The Courier & Advertiser (Angus and Dundee)
Edinburgh Festival: Dance highlights
Various venues, throughout August
This year’s Edinburgh International Festival will play host to two of the country’s top choreographers who will both be putting on deeply personal works.
The multi award-winning dancer and choreographer Akram Khan will be making his final performances in a fulllength production with XENOS.
This solo piece explores our links to the past and present with its focus on the 1.5 million Indian soldiers who fought in the First World War trenches only for their stories to be suppressed in its aftermath. Khan also has another EIF project on the go this year, as he helps put together Kalamata, a large-scale outdoor performance in another show of unity for the fallen of the War.
Science and choreography have long come together in the work of pioneering choreographer Wayne Mcgregor and he continues this strain with Autobiography. Having had his own genetic code sequenced, a mass of data is sampled before every show to determine exactly what his dancers will do on stage, ensuring a unique, one-off performance each time. If all that sounds rather too convoluted and conceptual, it might be an idea to simply sit back and let the skills of Wayne Mcgregor wash over you.

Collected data
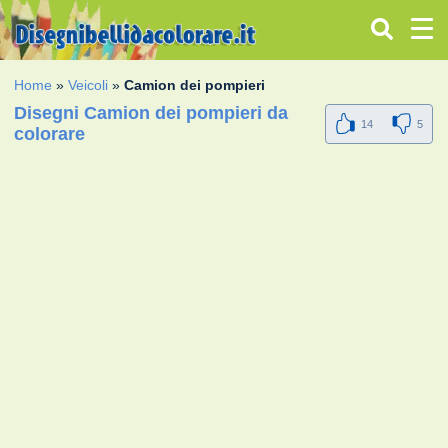
Home
»
Veicoli
»
Camion dei pompieri
Disegni Camion dei pompieri da
14
5
colorare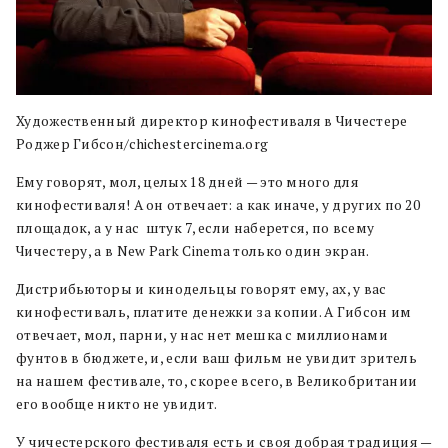
Художественный директор кинофестиваля в Чичестере
Роджер Гибсон/chichestercinema.org
Ему говорят, мол, целых 18 дней — это много для
кинофестиваля! А он отвечает: а как иначе, у других по 20
площадок, а у нас штук 7, если наберется, по всему
Чичестеру, а в New Park Cinema только один экран.
Дистрибьюторы и кинодельцы говорят ему, ах, у вас
кинофестиваль, платите денежки за копии. А Гибсон им
отвечает, мол, парни, у нас нет мешка с миллионами
фунтов в бюджете, и, если ваш фильм не увидит зритель
на нашем фестивале, то, скорее всего, в Великобритании
его вообще никто не увидит.
У чичестерского фестиваля есть и своя добрая традиция —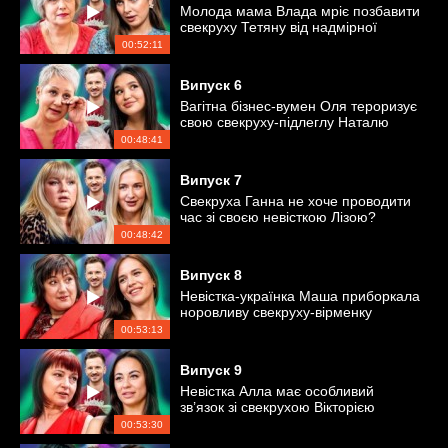
Молода мама Влада мріє позбавити
свекруху Тетяну від надмірної
тривожності
00:52:11
Випуск
6
Вагітна бізнес-вумен Оля тероризує
свою свекруху-підлеглу Наталю
00:48:41
Випуск
7
Свекруха Ганна не хоче проводити
час зі своєю невісткою Лізою?
00:48:42
Випуск
8
Невістка-українка Маша приборкала
норовливу свекруху-вірменку
Галину
00:53:13
Випуск
9
Невістка Алла має особливий
зв’язок зі свекрухою Вікторією
00:53:30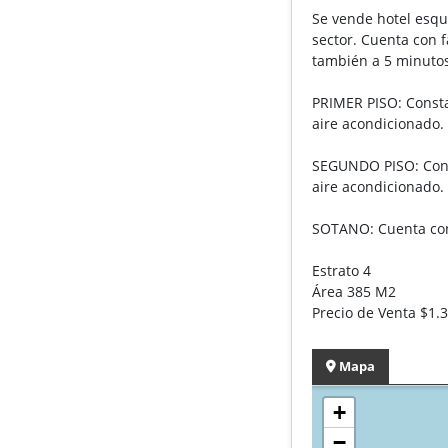
Se vende hotel esqui
sector. Cuenta con 
también a 5 minutos 
PRIMER PISO: Consta
aire acondicionado.
SEGUNDO PISO: Const
aire acondicionado.
SOTANO: Cuenta con
Estrato 4
Área 385 M2
Precio de Venta $1.
Mapa
+
−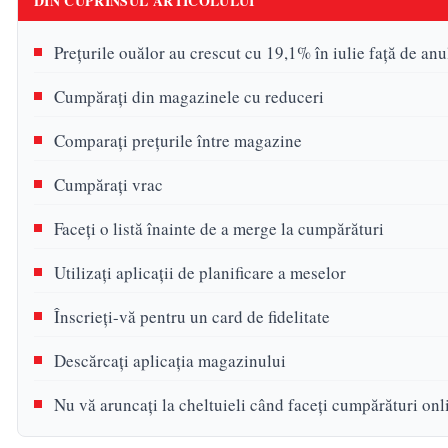
DIN CUPRINSUL ARTICOLULUI
Prețurile ouălor au crescut cu 19,1% în iulie față de anu
Cumpărați din magazinele cu reduceri
Comparați prețurile între magazine
Cumpărați vrac
Faceți o listă înainte de a merge la cumpărături
Utilizați aplicații de planificare a meselor
Înscrieți-vă pentru un card de fidelitate
Descărcați aplicația magazinului
Nu vă aruncați la cheltuieli când faceți cumpărături onl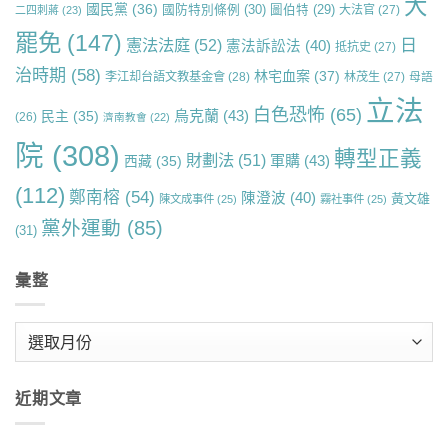
大
國民黨
(36)
國防特別條例
(30)
圖伯特
(29)
大法官
(27)
二四刺蔣
(23)
罷免
(147)
日
憲法法庭
(52)
憲法訴訟法
(40)
抵抗史
(27)
治時期
(58)
林宅血案
(37)
李江却台語文教基金會
(28)
林茂生
(27)
母語
立法
白色恐怖
(65)
烏克蘭
(43)
民主
(35)
(26)
濟南教會
(22)
院
(308)
轉型正義
財劃法
(51)
軍購
(43)
西藏
(35)
(112)
鄭南榕
(54)
陳澄波
(40)
黃文雄
陳文成事件
(25)
霧社事件
(25)
黨外運動
(85)
(31)
彙整
彙
整
近期文章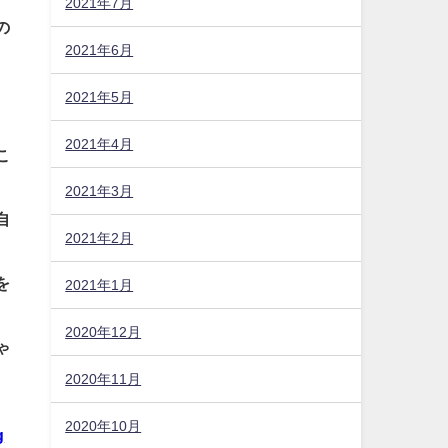
2021年7月
の
2021年6月
2021年5月
。
2021年4月
こ
2021年3月
自
2021年2月
を
2021年1月
2020年12月
ゃ
2020年11月
2020年10月
g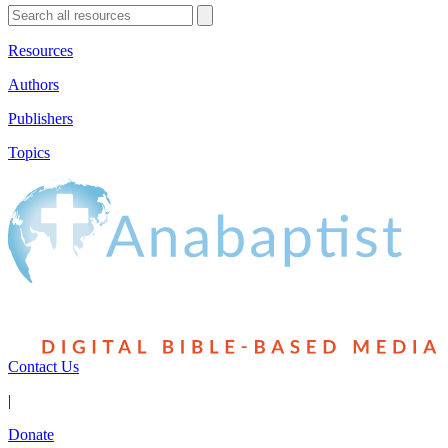
Resources
Authors
Publishers
Topics
Contact Us
|
Donate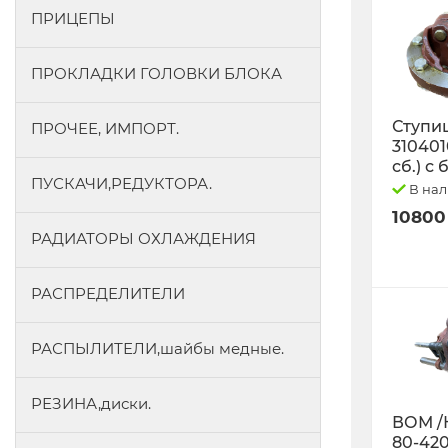
ПРИЦЕПЫ
ПРОКЛАДКИ ГОЛОВКИ БЛОКА
Ступиц
ПРОЧЕЕ, ИМПОРТ.
3104010
сб.) с
ПУСКАЧИ,РЕДУКТОРА.
В на
10800
РАДИАТОРЫ ОХЛАЖДЕНИЯ
РАСПРЕДЕЛИТЕЛИ
РАСПЫЛИТЕЛИ,шайбы медные.
РЕЗИНА,диски.
ВОМ /
80-42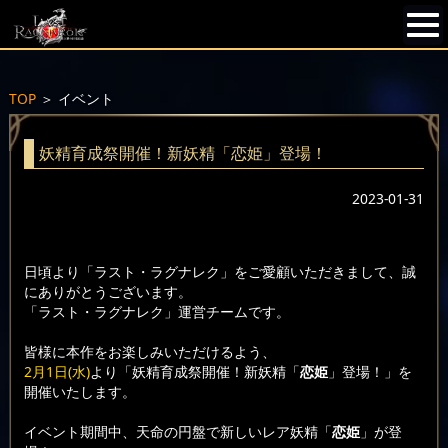
TOP
＞
イベント
妖精育成祭開催！新妖精「恋姫」登場！
2023-01-31
日頃より「ラスト・ラグナレク」をご愛顧いただきまして、誠
にありがとうございます。
「ラスト・ラグナレク」運営チームです。
皆様に本作をお楽しみいただけるよう、
2月1日(水)
より「妖精育成祭開催！新妖精「
恋姫
」登場！」を
開催いたします。
イベント期間中、天命の円盤で新しいレア妖精「
恋姫
」が登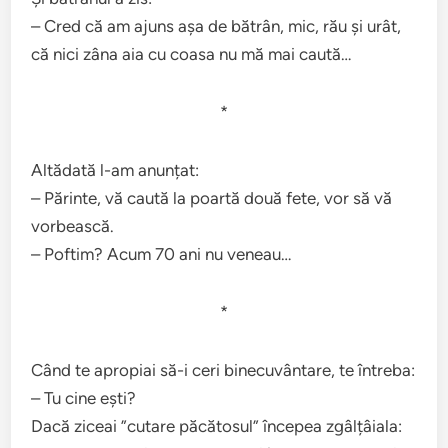
– Cred că am ajuns așa de bătrân, mic, rău și urât,
că nici zâna aia cu coasa nu mă mai caută…
*
Altădată l-am anunțat:
– Părinte, vă caută la poartă două fete, vor să vă
vorbească.
– Poftim? Acum 70 ani nu veneau…
*
Când te apropiai să-i ceri binecuvântare, te întreba:
– Tu cine ești?
Dacă ziceai ”cutare păcătosul” începea zgâlțâiala: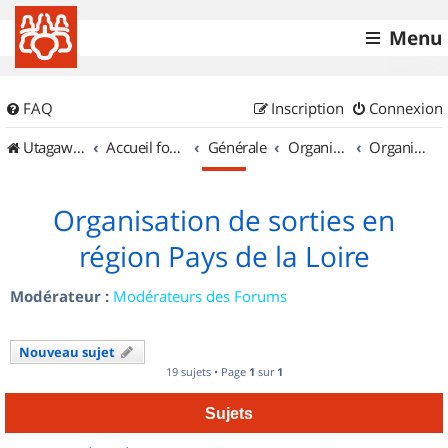
Menu
FAQ
Inscription
Connexion
UtagawaVTT (Randos VTT et VTTAE avec traces GPS)
Accueil forum
Générale
Organisation de sorties & Recherche de partenaires
Organisation de sorties en région Pays de la Loire
Organisation de sorties en
région Pays de la Loire
Modérateur :
Modérateurs des Forums
Nouveau sujet
19 sujets • Page
1
sur
1
Sujets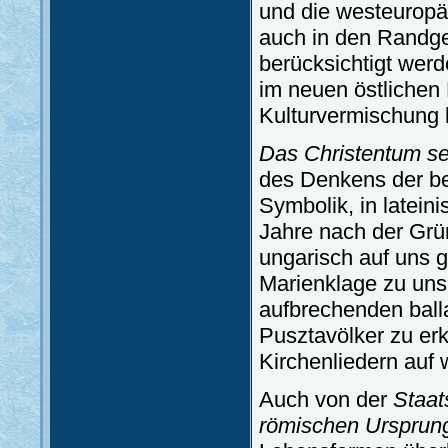
und die westeuropä
auch in den Randg
berücksichtigt werd
im neuen östlichen 
Kulturvermischung b
Das Christentum se
des Denkens der bek
Symbolik, in lateini
Jahre nach der Grü
ungarisch auf uns g
Marienklage zu uns.
aufbrechenden bal
Pusztavölker zu er
Kirchenliedern auf 
Auch von der
Staat
römischen Ursprun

Exercises:
1. Copy the passage of the dance highlights article starting at "The Courier &" and ending at "production with XENOS.".
2. Translate this sentence from the dance highlights article into Spanish: "Science and choreography have long come together in the work of pioneering choreographer Wayne Mcgregor and he continues this strain with Autobiography."

Your responses:
1.
The Courier & Advertiser (Angus and Dundee)
Edinburgh Festival: Dance highlights
Various venues, throughout August
This year’s Edinburgh International Festival will play host to two of the country’s top choreographers who will both be putting on deeply personal works.
The multi award-winning dancer and choreographer Akram Khan will be making his final performances in a fulllength production with XENOS.

2. La ciencia y la coreografía llevan mucho tiempo unidas en la obra del pionero coreógrafo Wayne Mcgregor, y él continúa esta línea con Autobiography.